We’ve all experienced it; you’re sitting in a room with several other people and you look up to find every single person with their eyes glued to their phone.

We want to be with other people in a social context, yet even when we get the togetherness we crave, we can’t let ourselves be totally present and engaged with those around us. We have to send a few texts or check social media to see what everyone else is up to. That’s the society we live in today.

It seems as though we are driven by the need to be connected with others on a broad spectrum. We have an inability to be with others without picking up our phones and an even bigger inability to just be alone with our thoughts. An actual face-to-face conversation with someone or even a phone call seem like daunting tasks.

 

More and more kids have a smartphone or access to someone else’s. In fact, just the other day, I watched in shock as a two year-old unlocked an iPhone and proceeded to open an app. This is a stark contrast to how I grew up. My siblings and I were constantly coming up with new ways to entertain ourselves, none of which included the use of cellphones or computers. We learned to create our own fun. We would explore the woods around our house for hours, play man hunt in the yard, and even play hide-and-go-seek with rollerblades on (this made it more fun trust me).  If I wanted to talk to my friends outside of school, I anxiously called their home phone without knowing who would answer and asked if I could talk to them. 

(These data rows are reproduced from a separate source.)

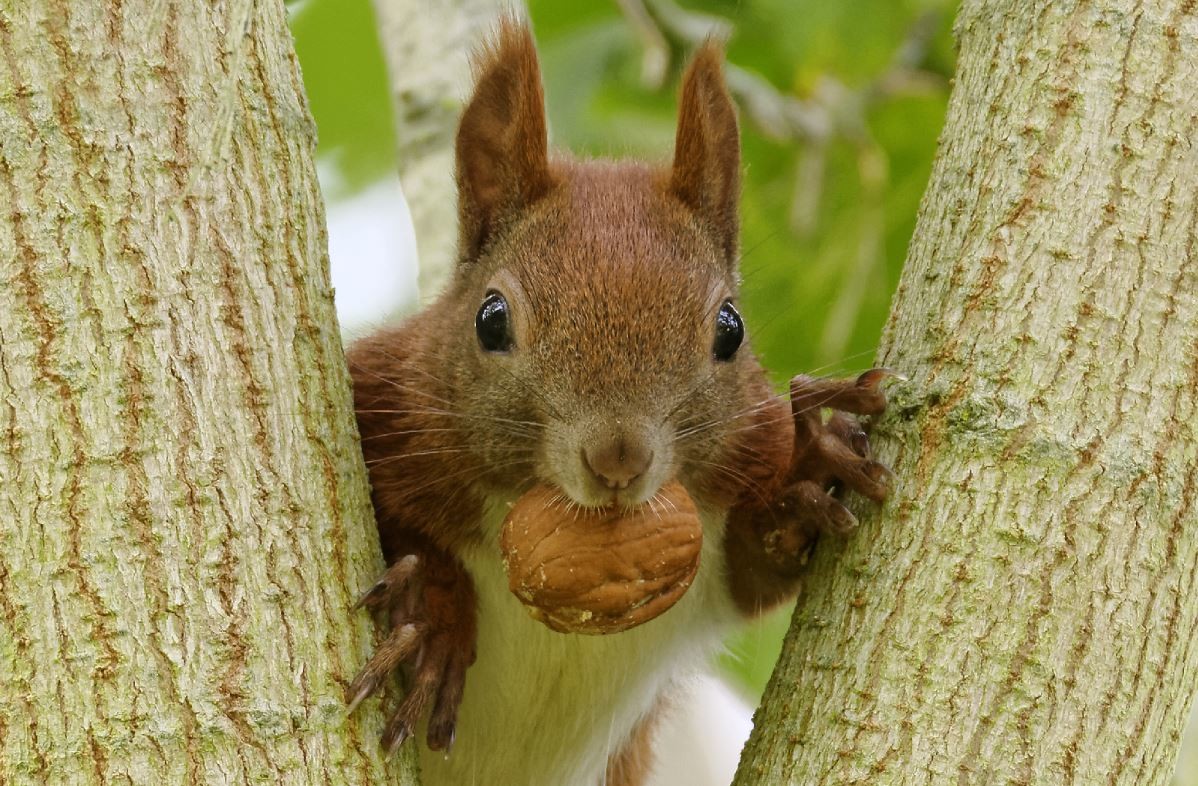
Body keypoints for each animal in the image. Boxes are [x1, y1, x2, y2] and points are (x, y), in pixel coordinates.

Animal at [347, 18, 891, 786]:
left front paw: (810, 475)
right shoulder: (384, 402)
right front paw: (433, 616)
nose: (618, 459)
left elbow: (758, 567)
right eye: (490, 320)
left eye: (731, 328)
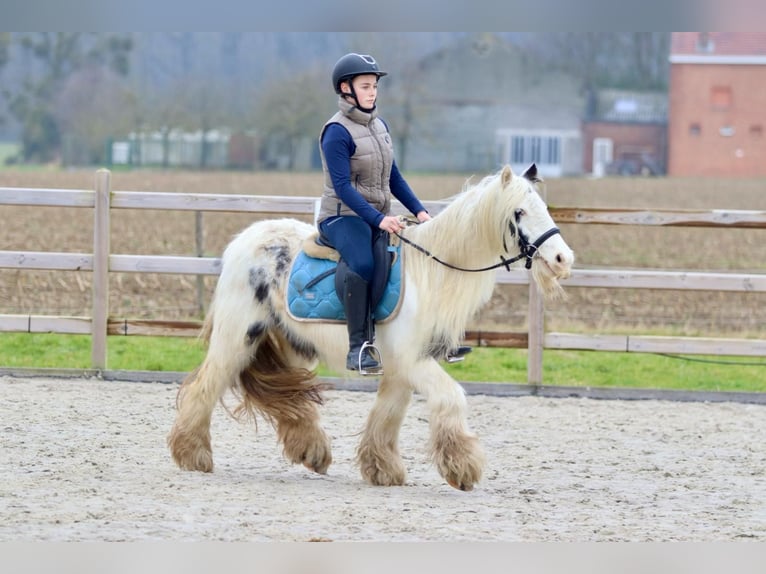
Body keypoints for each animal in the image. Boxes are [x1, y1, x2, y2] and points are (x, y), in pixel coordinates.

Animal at [170, 164, 576, 492]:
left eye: (543, 208)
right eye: (519, 211)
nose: (563, 259)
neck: (430, 274)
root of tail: (244, 241)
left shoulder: (399, 368)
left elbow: (388, 414)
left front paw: (381, 468)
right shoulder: (414, 362)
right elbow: (451, 398)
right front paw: (462, 468)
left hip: (292, 345)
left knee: (292, 401)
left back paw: (312, 451)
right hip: (238, 337)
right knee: (205, 386)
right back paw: (192, 454)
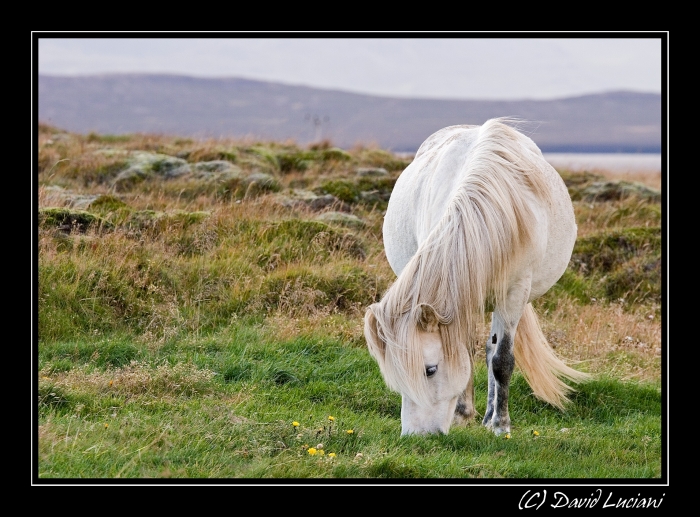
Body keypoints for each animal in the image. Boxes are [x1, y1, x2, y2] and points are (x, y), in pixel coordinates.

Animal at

When I look back at my childhood, I can’t help but smile nostalgically at the simpler times. I can’t imagine looking back and only remembering staring at a phone or computer screen playing games all day, or worse, fishing for likes on social media. That being said, I don’t want my kids to have cell phones or social media, at least not until they are older or I feel it is necessary.

 

I want my future children to have the same experience I did as a kid. I want them to grow their minds’ capacity for creativity and imagination rather than their number of contacts or followers on social media. I want them to develop the ability to be introspective and alone with their thoughts. I want them to develop their own identity, without being influenced or pressured to look or act a certain way by what they see online. I don’t want them to dread or shy away from communicating with someone face to face. I don’t want them to miss out on what the world has to offer because they can’t peel their eyes away from their phone screen.

I know this will be hard for them to understand; they won’t be able to grasp why I’m depriving them of something their generation will place so much importance on. But I hope one day they can look back with gratitude and realize that their cell phone-less childhood was a blessing in disguise.